You don’t realize you’re in over your head until it’s too late.
Not when you accepted the job at LYNX Corp, not when you sat in the towering boardroom surrounded by glass and tension, and definitely not when you first shook hands with Han Jisung, the enigmatic CEO with too much power and far too much charm.
It’s later — when his gaze lingers across the room during a meeting, catching yours like it was intentional. Like it always is.
He shouldn’t be looking at you like that. You definitely shouldn’t be looking back.
⸻
Jisung is nothing like the rumors.
They say he’s cold, ruthless, too young to be running an empire but too brilliant to be stopped. What they don’t say is that he’s funny in a dry, blink-and-you-miss-it way. Or that he remembers small things — like how you take your coffee, or that you hate being interrupted mid-sentence.
He challenges you. Quietly. Constantly. And it drives you crazy.
“You take things personally,” he says after a tense strategy session, following you into the elevator.
You turn to face him. “You make things personal.”
The doors close. The air shifts.
He watches you like you’re a problem he doesn’t want to solve.
“No,” he says finally. “I just like seeing how far I can push you.”
And oh, do you feel it. The tension coiling between you, invisible but impossible to ignore. You tell yourself it’s a game. It has to be.
But games don’t make your heart race. Not like this.
⸻
One night, you’re alone in the office. It’s late, the lights dimmed, the city humming outside the windows. You’re scribbling notes when he appears in your doorway, jacket slung over one shoulder, hair slightly messy in that infuriatingly perfect way.
“You’re still here,” he says.
“So are you.”
He steps inside. There’s something different in his posture. Less CEO, more man.
“Do you like working here?” he asks, too casually.
You frown. “Yes.”
“Even with me?”
You set your pen down. “Is that a trick question?”

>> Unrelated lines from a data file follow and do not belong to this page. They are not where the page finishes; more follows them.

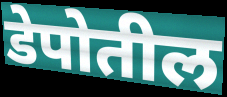
डेपोतील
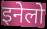
इनेलो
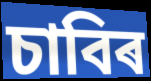
চাবিৰ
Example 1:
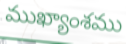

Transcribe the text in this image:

ముఖ్యాంశము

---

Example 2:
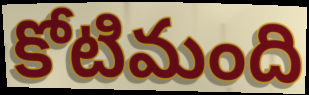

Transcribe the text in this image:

కోటిమంది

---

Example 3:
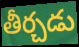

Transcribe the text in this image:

తీర్చడు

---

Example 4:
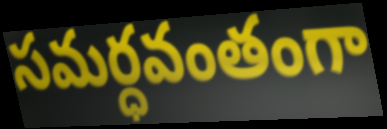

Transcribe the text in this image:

సమర్ధవంతంగా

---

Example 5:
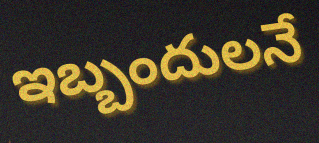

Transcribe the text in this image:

ఇబ్బందులనే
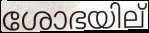
ശോഭയില്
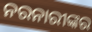
ନରନାରୀଙ୍କର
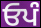
ਓਪੰ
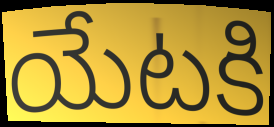
యేటకి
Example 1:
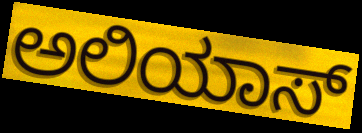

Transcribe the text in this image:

ಅಲಿಯಾಸ್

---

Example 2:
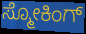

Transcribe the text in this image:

ಸ್ಮೋಕಿಂಗ್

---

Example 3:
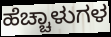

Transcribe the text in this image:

ಹೆಚ್ಚಾಳುಗಳ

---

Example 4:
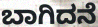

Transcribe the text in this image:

ಬಾಗಿದನೆ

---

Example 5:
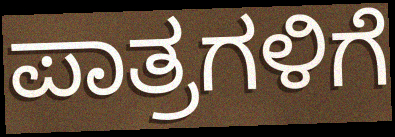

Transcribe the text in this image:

ಪಾತ್ರಗಳಿಗೆ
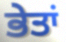
ਭੇਤਾਂ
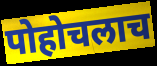
पोहोचलाच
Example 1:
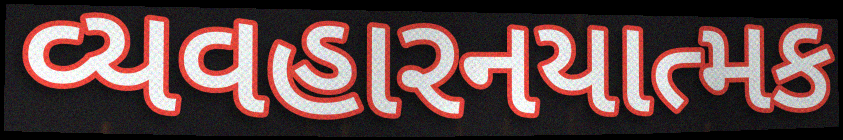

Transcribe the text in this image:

વ્યવહારનયાત્મક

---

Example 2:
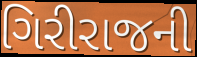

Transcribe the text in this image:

ગિરીરાજની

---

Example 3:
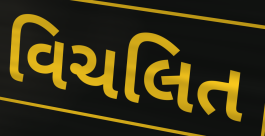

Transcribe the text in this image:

વિચલિત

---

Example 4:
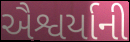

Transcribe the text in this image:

ઐશ્વર્યાની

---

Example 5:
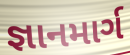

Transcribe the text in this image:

જ્ઞાનમાર્ગ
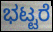
ಭಟ್ಟರೆ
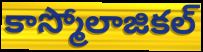
కాస్మోలాజికల్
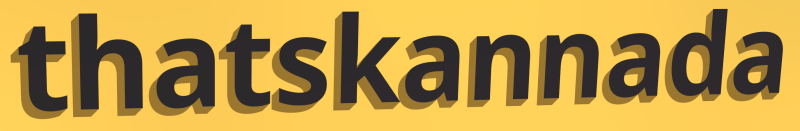
thatskannada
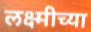
लक्ष्मीच्या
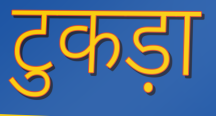
टुकड़ा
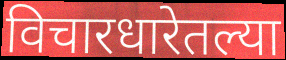
विचारधारेतल्या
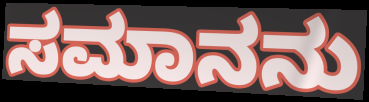
ಸಮಾನನು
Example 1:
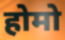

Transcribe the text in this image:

होमो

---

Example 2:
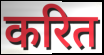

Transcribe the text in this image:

करित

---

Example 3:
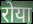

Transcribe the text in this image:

रोया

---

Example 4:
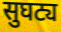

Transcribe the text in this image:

सुघट्य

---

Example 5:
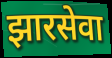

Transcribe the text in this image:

झारसेवा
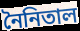
নৈনিতাল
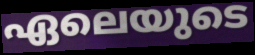
ഏലെയുടെ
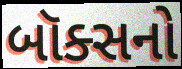
બૉક્સનો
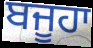
ਬਜੂਹਾ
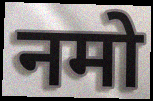
नमो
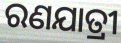
ରଣଯାତ୍ରୀ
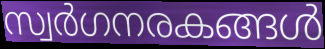
സ്വർഗനരകങ്ങൾ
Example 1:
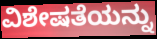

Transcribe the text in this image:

ವಿಶೇಷತೆಯನ್ನು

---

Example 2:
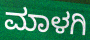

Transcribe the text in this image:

ಮಾಳಗಿ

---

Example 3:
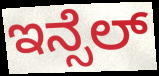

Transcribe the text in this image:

ಇನ್ಸೆಲ್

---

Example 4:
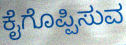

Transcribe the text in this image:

ಕೈಗೊಪ್ಪಿಸುವ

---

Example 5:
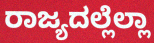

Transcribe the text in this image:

ರಾಜ್ಯದಲ್ಲೆಲ್ಲಾ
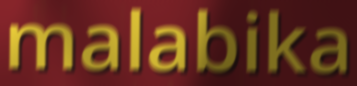
malabika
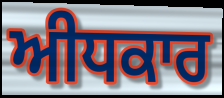
ਅੀਧਕਾਰ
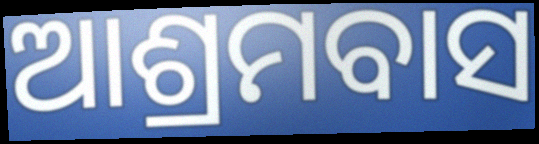
ଆଶ୍ରମବାସ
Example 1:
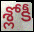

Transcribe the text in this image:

శ్లోకీ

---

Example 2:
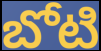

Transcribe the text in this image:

బోటి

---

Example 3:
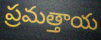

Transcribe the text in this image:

ప్రమత్తాయ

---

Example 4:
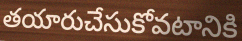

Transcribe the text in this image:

తయారుచేసుకోవటానికి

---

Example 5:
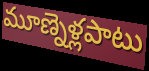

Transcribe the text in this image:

మూణ్నెళ్లపాటు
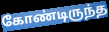
கோண்டிருந்த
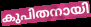
കുപിതനായി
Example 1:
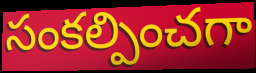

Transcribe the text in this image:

సంకల్పించగా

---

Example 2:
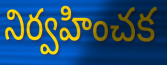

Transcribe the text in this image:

నిర్వహించక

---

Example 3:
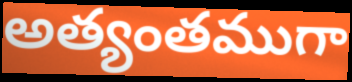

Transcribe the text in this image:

అత్యంతముగా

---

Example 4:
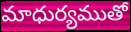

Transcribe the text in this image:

He doesn’t smile. Just watches you like he’s waiting for something.
“No,” you say. “I don’t like working with you. I like working against you.”
That finally gets a smile. But it fades just as fast.
“You make it hard to be professional,” he says softly.
You pause. “Then don’t be.”
It’s reckless, what you say. You know it. But you don’t take it back.
And he doesn’t back away.
⸻
Things change after that.
You don’t talk about the way his hand grazes yours when he passes by, or how your conversations turn sharp, charged, laced with double meanings. You don’t talk about the elevator ride where his fingers brushed your wrist and neither of you moved.
And you especially don’t talk about the rooftop.
That night, after a product launch, after too much champagne and not enough space between you, he finds you leaning against the rail. The city is alive below. He stands beside you, shoulder almost touching yours.